When it came to developing the creative identity of the line extension, the campaign brief given to Adcom, the advertising agency responsible for conceiving and designing the marketing campaign, was simple: “Stay with the glamour and grandeur that has become Tarang’s identity, yet at the same time announce the launch of a new variant.”
The selection of a Mughal theme for the TVC marked a significant shift from the traditional Punjabi bhangra music, vibrant clothes and upbeat song and dance sequences that have characterised Tarang’s advertising to-date. According to Mahrukh Shaikh, Creative Director, Adcom, “The campaign had to look different, otherwise the launch of the line extension would not have registered with the target audience. The reason why we opted for a Mughal theme, used the setting of a darbar (royal court) as the backdrop, and the jewel toned costume of Mehwish Hayat (the brand ambassador) was to communicate that a very expensive ingredient – cardamom – had been added to a regular tea whitener.” Shaikh adds that the product shots were crafted in a way to show that the best elaichis were hand-picked, their goodness extracted and added to the traditional Tarang that people know.
There was also a strategic shift in the media plan, devised and implemented by Brainchild Communications; the ATL:BTL split for Tarang currently stands at 65:35, while the ratio was reversed for the elaichi variant (ATL:BTL split is 40:60). According to Ali, whenever Engro Foods launches a new brand, the initial focus is on BTL in the form of wet sampling and experiential marketing, to get people to try out the product. This holds true for Tarang Elaichi, and the BTL activities – designed and executed by Bulls’ Eye Communication – are expected to start off from Karachi and move towards the central and then the northern regions. In addition to the sampling activities, door to door sampling is also being carried out in areas where women typically do not visit markets to purchase brands themselves.

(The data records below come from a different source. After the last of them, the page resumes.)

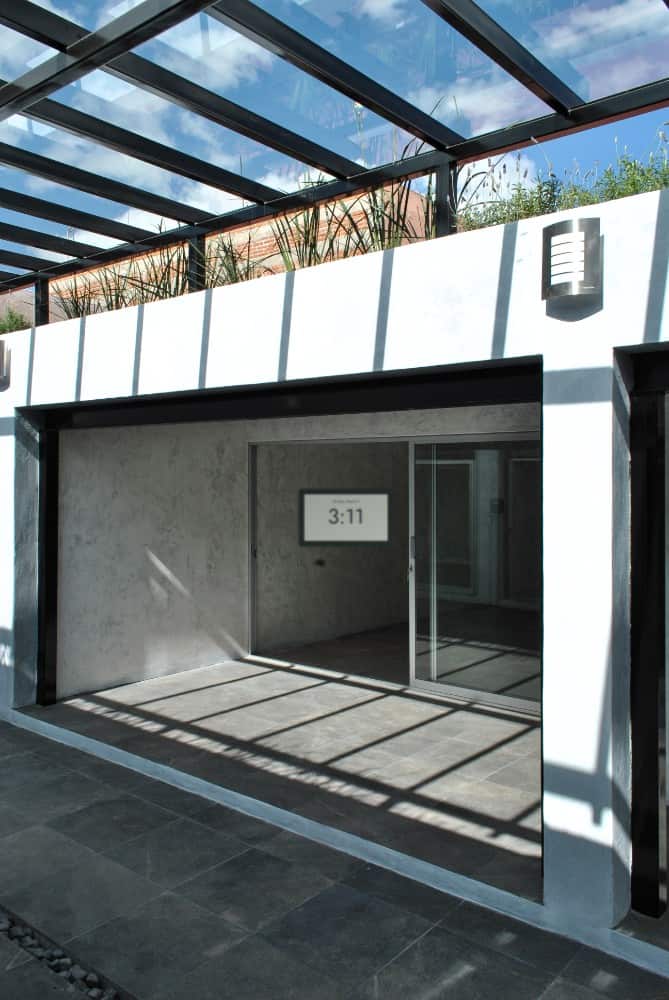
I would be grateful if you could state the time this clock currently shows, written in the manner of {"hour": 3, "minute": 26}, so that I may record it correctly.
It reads {"hour": 3, "minute": 11}
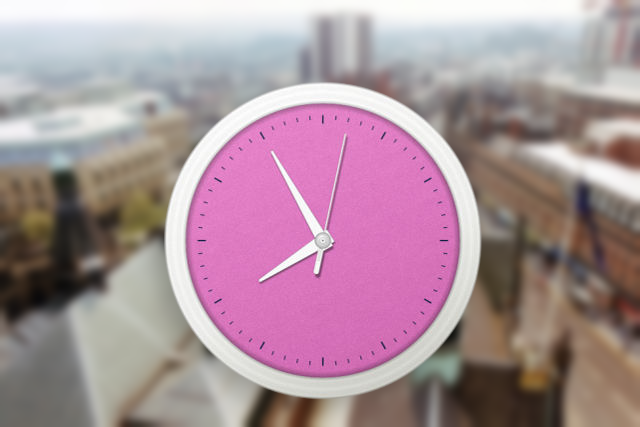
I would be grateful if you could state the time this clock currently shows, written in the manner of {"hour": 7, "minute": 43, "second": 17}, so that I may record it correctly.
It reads {"hour": 7, "minute": 55, "second": 2}
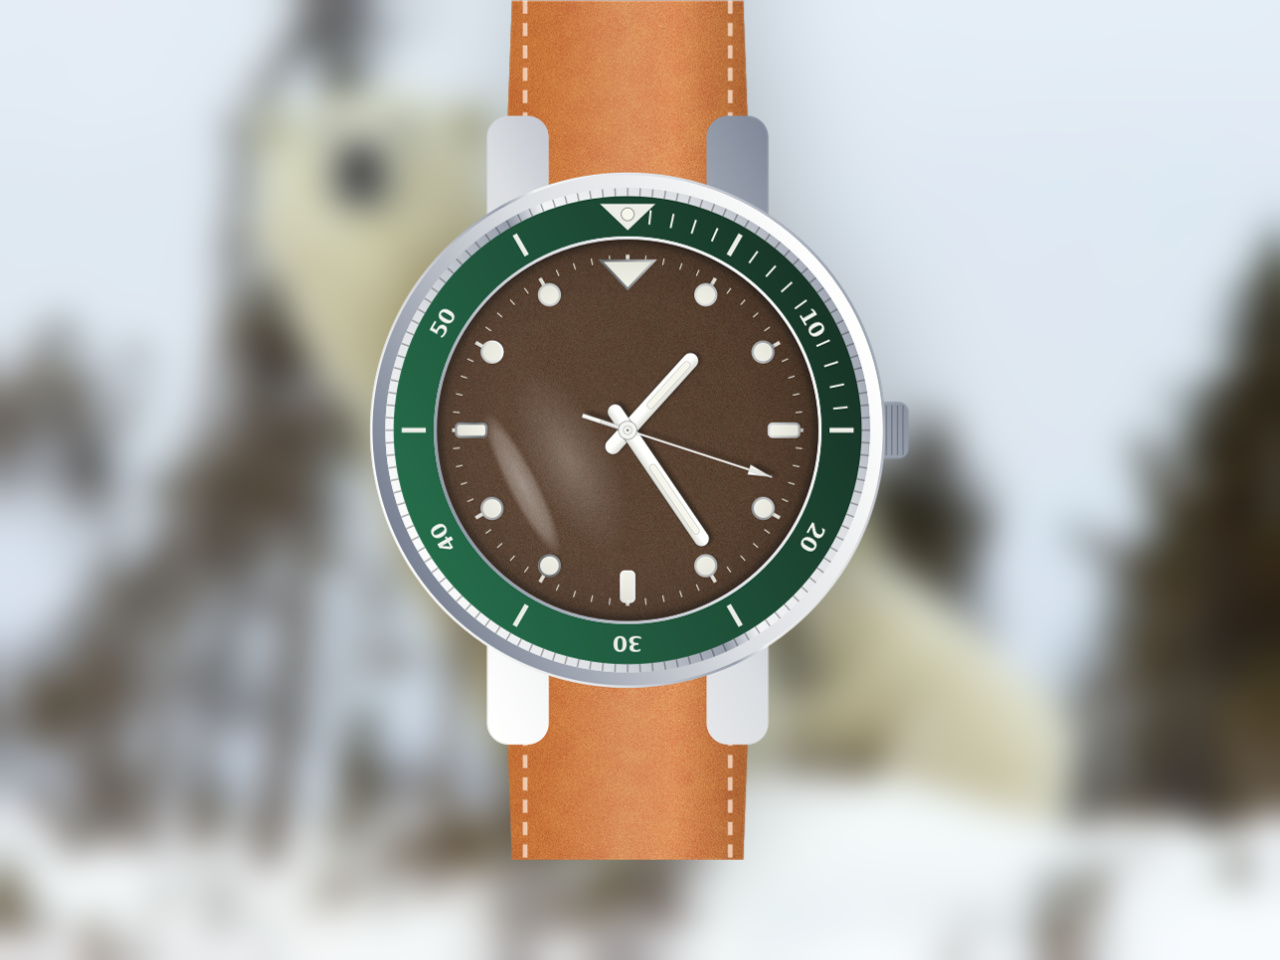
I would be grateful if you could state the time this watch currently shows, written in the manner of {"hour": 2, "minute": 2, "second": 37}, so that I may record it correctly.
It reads {"hour": 1, "minute": 24, "second": 18}
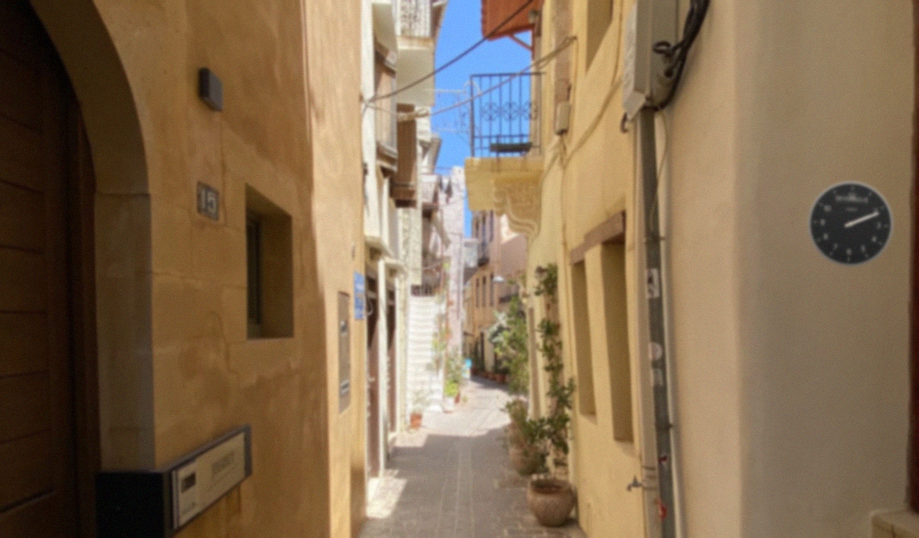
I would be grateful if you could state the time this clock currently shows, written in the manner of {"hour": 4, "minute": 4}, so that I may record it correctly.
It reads {"hour": 2, "minute": 11}
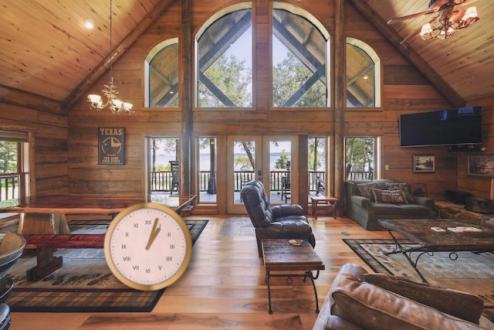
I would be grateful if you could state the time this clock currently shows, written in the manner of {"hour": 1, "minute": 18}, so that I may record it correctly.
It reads {"hour": 1, "minute": 3}
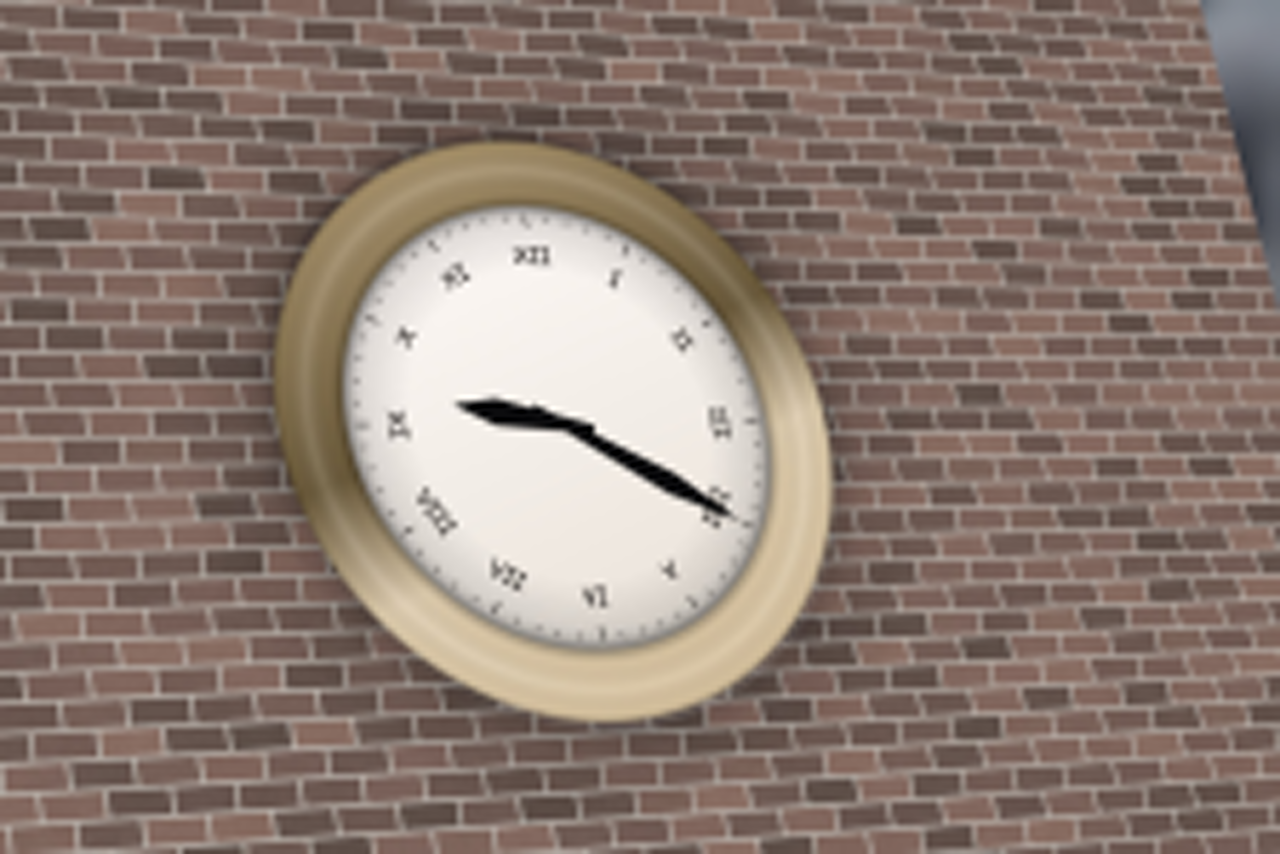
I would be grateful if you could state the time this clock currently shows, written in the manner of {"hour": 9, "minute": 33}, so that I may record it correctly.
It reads {"hour": 9, "minute": 20}
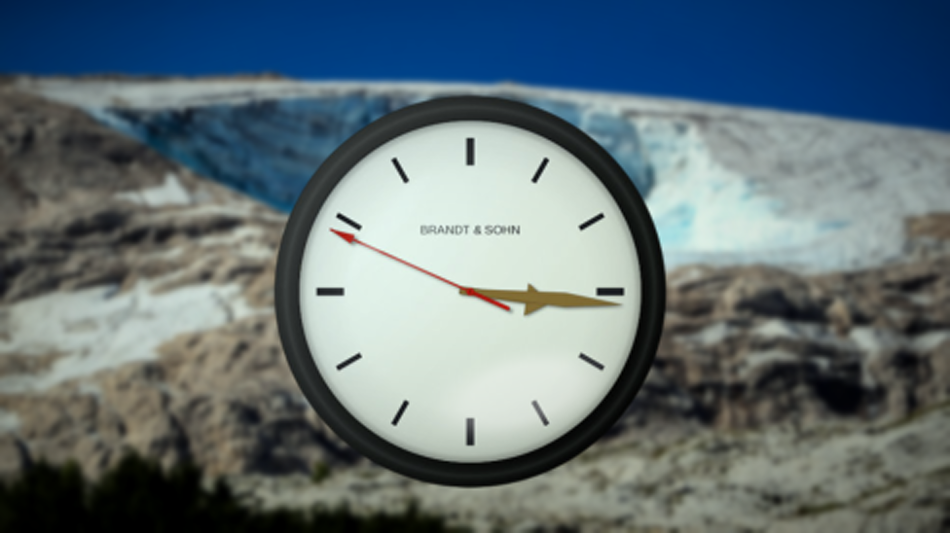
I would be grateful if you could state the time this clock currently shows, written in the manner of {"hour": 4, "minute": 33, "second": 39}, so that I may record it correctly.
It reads {"hour": 3, "minute": 15, "second": 49}
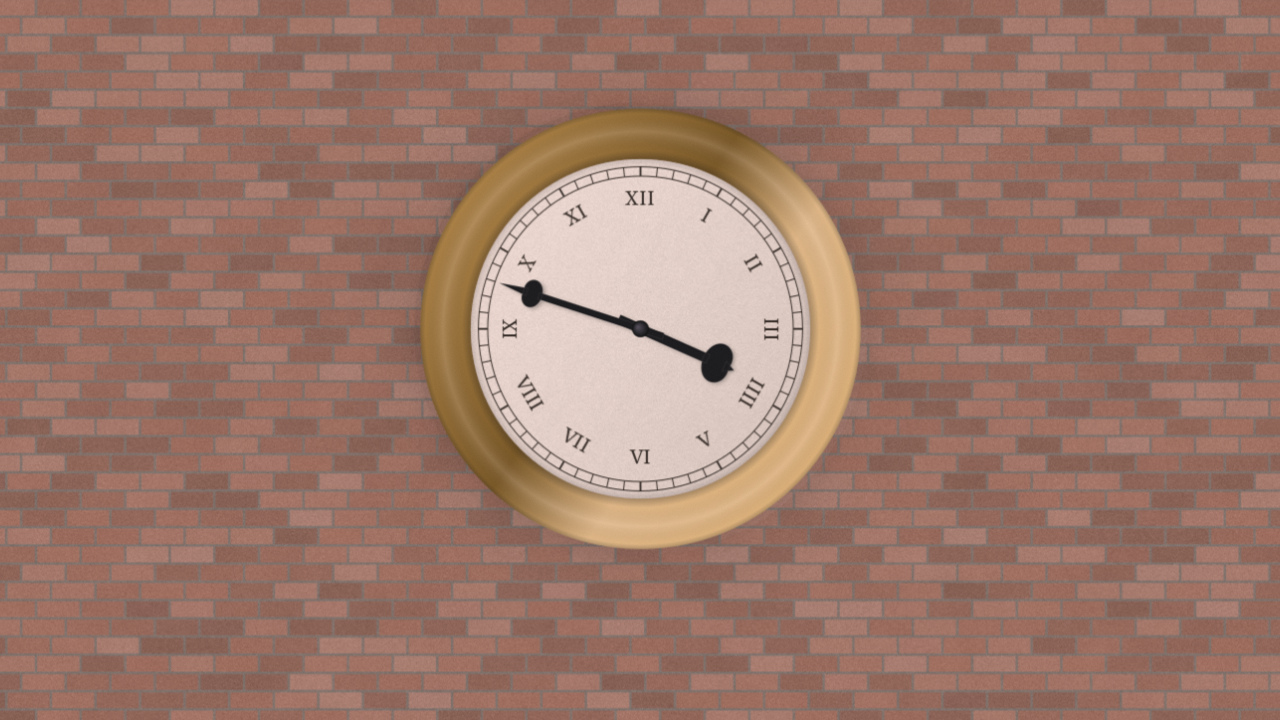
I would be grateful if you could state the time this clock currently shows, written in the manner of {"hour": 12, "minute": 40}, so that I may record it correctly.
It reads {"hour": 3, "minute": 48}
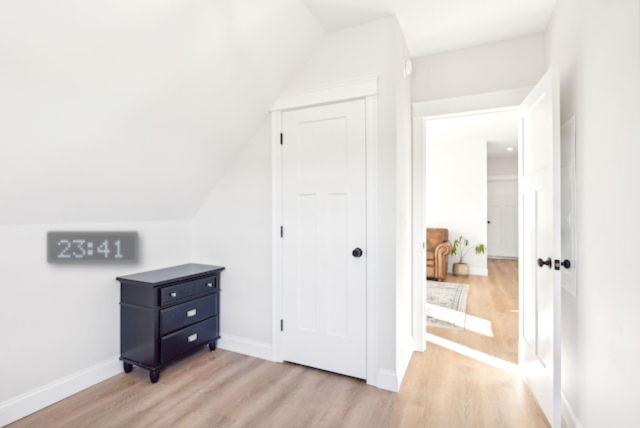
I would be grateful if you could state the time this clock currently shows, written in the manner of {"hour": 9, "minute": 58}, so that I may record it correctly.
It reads {"hour": 23, "minute": 41}
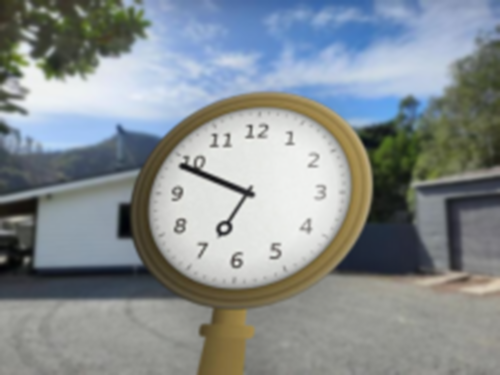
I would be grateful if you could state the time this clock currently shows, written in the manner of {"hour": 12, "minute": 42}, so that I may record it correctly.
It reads {"hour": 6, "minute": 49}
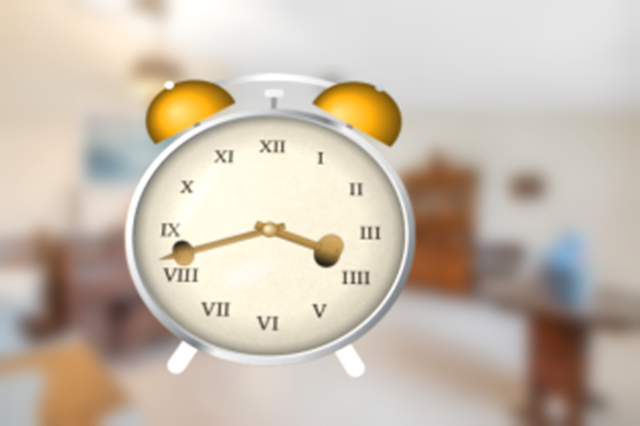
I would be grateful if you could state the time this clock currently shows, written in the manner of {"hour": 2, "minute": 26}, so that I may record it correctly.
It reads {"hour": 3, "minute": 42}
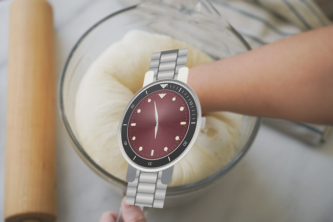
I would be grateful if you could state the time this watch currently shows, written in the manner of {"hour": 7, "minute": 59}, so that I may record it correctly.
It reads {"hour": 5, "minute": 57}
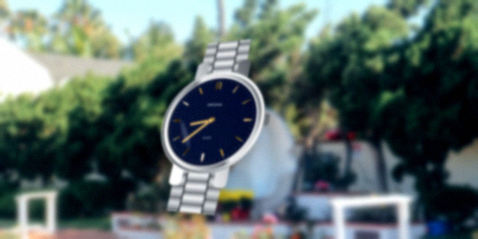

ATL activities have been limited to a TVC, out-of-home (OOH) advertising and radio spots. A print campaign for the extension has not been implemented. Shaikh and Ali were unanimous in their opinion that “given the media consumption and lifestyle of our target audience (characterised by low literacy rates and limited newspaper and magazine reading habits), the elaichi variant does not merit print advertising. Trade activation and POS displays at the small kiryana stores influence our customers’ purchase and consumption more, moving us closer to our brand vision that Tarang should whiten every cup of tea in Pakistan.”
However, given that approximately 660 billion cups of tea are made in Pakistan annually, and that Tarang is used in only nine million cups (although the brand’s usage is higher than that of competing brands), there is still a long way to go before the brand team is able to realise its mission.
Looking to the future, Ali says that “cost pressures and taxation on the milk industry are the main challenges as we will be forced to drive up prices thus eroding Tarang’s cost advantage in the category. Given that the majority of Tarang consumers are daily wage earners we have to ensure daily brand availability. Our sales teams will need to keep making regular shop calls to prevent stock running out if we want to replicate Tarang’s success for its line extension as well.”